Even when taken in proper amounts with strict medical monitoring, Fentanyl can still deliver potent results and cause the following side effects: 

  • Redness and irritation of your skin where you apply the patch
  • Nausea
  • Vomiting
  • Tiredness
  • Dizziness
  • Trouble sleeping
  • Constipation
  • Increased sweating
  • Feeling cold
  • Headache
  • Diarrhea
  • Loss of appetite

These side effects are typically common and will fade within a few days to weeks, though if the symptoms worsen, it’s crucial to seek medical attention immediately. 

fentanyl half life
How Long Does Fentanyl Stay in Your System

What are the Serious Side Effects that Warrants Your Concern? 

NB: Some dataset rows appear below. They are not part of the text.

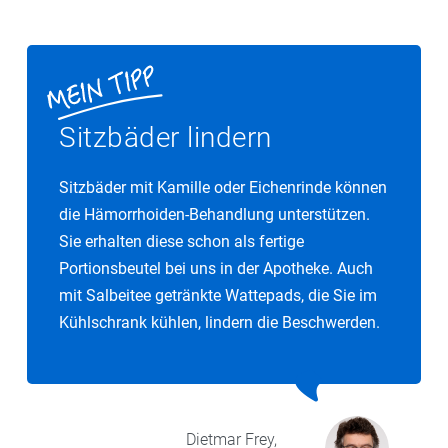
Sitzbäder lindern
Sitzbäder mit Kamille oder Eichenrinde können
die Hämorrhoiden-Behandlung unterstützen.
Sie erhalten diese schon als fertige
Portionsbeutel bei uns in der Apotheke. Auch
mit Salbeitee getränkte Wattepads, die Sie im
Kühlschrank kühlen, lindern die Beschwerden.
Dietmar
Frey,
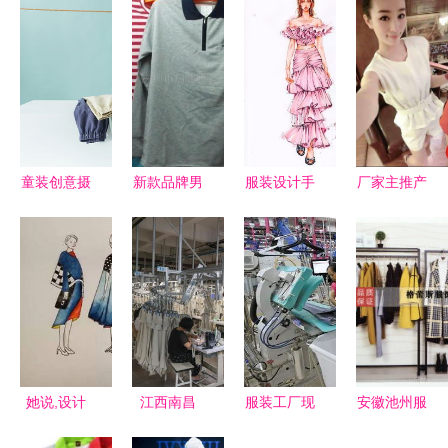
童装创意摄
新款品牌男
服装设计手
厂家主推产
影 儿童服
装 男式纯
绘怎么学
品 韩版女
饰静物创意
棉长袖立领
做了两年设
人精品服装
拍摄 t恤裤
t恤批发 产
计师助理,
免费代理加
子产品摄影
品实拍,新
但是手绘一
盟 纯色无
款品牌男装
直是我的痛
袖雪纺衫
男式纯棉长
处...
+短裤套装
袖立领t恤
配腰带图
她说,设计
江西南昌
服装工厂现
安徽池州服
批发 产品
片|厂家主
即生活|高
针织服装企
场问题解决
装厂 主营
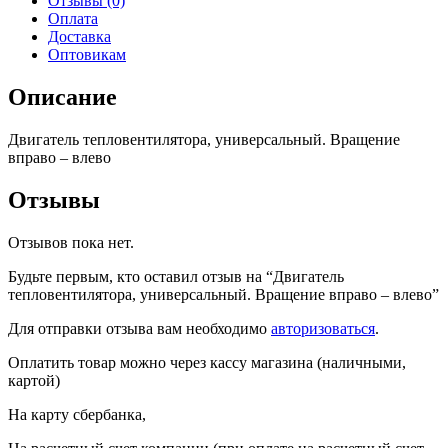
Отзывы (0)
-
Оплата
влево
Доставка
Оптовикам
Описание
Двигатель тепловентилятора, универсальный. Вращение
вправо – влево
Отзывы
Отзывов пока нет.
Будьте первым, кто оставил отзыв на “Двигатель
тепловентилятора, универсальный. Вращение вправо – влево”
Для отправки отзыва вам необходимо
авторизоваться
.
Оплатить товар можно через кассу магазина (наличными,
картой)
На карту сбербанка,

Fentanyl can quickly turn from a life-saving medication into a dangerous drug, so it’s important to keep a keen eye on someone who is prescribed Fentanyl monitor the following graver side effects: 

  • Serious breathing problems
  • Dizziness, fainting, or confusion
  • Severely low blood pressure
  • Muscle weakness
  • Abdominal pain

What are the Symptoms of Dependence? 

Fentanyl works by activating certain opioid receptors in the brain, which primarily manages your pain receptors and emotions. When it interacts with these receptors, it can invite an encompassing wave of euphoria since it releases more dopamine, which is why people often grow dependent on Fentanyl in the first place. 

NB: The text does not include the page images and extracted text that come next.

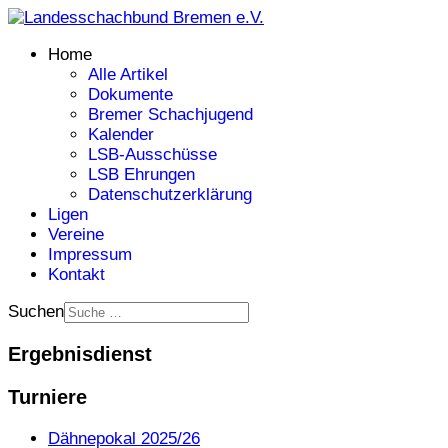
Home
Alle Artikel
Dokumente
Bremer Schachjugend
Kalender
LSB-Ausschüsse
LSB Ehrungen
Datenschutzerklärung
Ligen
Vereine
Impressum
Kontakt
Suchen
Ergebnisdienst
Turniere
Dähnepokal 2025/26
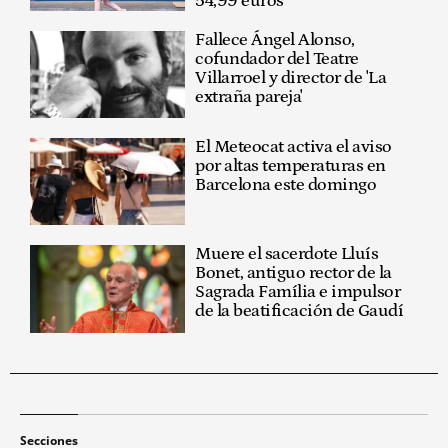
54,99 euros
Fallece Ángel Alonso,
cofundador del Teatre
Villarroel y director de 'La
extraña pareja'
El Meteocat activa el aviso
por altas temperaturas en
Barcelona este domingo
Muere el sacerdote Lluís
Bonet, antiguo rector de la
Sagrada Família e impulsor
de la beatificación de Gaudí
Secciones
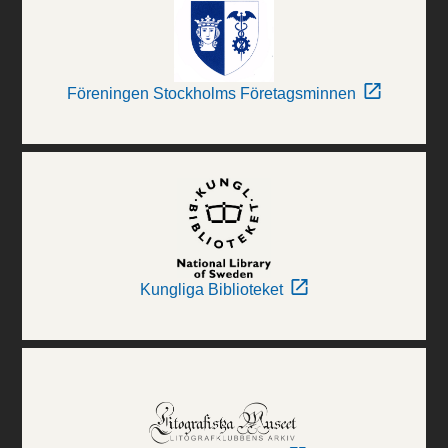
Föreningen Stockholms Företagsminnen
Kungliga Biblioteket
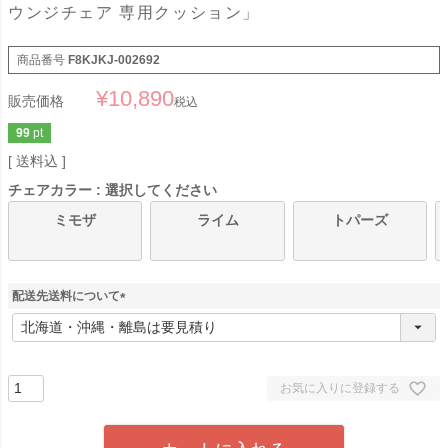
ウンジチェア 専用クッション」
商品番号
F8KJKJ-002692
¥
10,890
販売価格
税込
99
pt
送料込
チェアカラー
選択してください
ミモザ
ライム
トパーズ
配送先送料について
(
必
須
)
お気に入りに登録する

The list below explores some common symptoms that indicate a person is growing addicted to Fentanyl. 

  • Restlessness
  • Irritability
  • High blood pressure
  • Fast breathing rate
  • Fast heart rate
  • Dilated pupils
  • Nausea, vomiting, loss of appetite
  • Diarrhea
  • Stomach cramps
  • Sweating
  • Chills
  • Muscle aches

Similarly, the euphoric effects and Fentanyl’s potency also increases your risk of overdose. With that in mind, the signs below should let you know when a person is suffering from an overdose: 

  • Drowsy consciousness with speech inabilities
  • Lethargy and physical limpness
  • Skin discoloration, wherein darker-skinned people look ashen, while lighter-skinned people look bluish purple
  • Pale and clammy skin
  • Fingernails and lips turn blue or purplish black
  • Loss of consciousness
  • Pulse (heartbeat) is slow, erratic, or not there at all
  • Making a snore-like gurgling noise or “death rattle,” choking sounds
  • Non-responsive to an outside stimulus
  • Very slow, shallow, erratic, or stopped breathing
  • Vomiting



Fentanyl is a widely-used medical drug that effectively relieves extremely painful symptoms, allowing people with conditions like cancer to find relief. While it serves as a silver lining to those struggling with painful illnesses, it’s important to acknowledge the severe addictive qualities and high risk of overdose when it’s abused.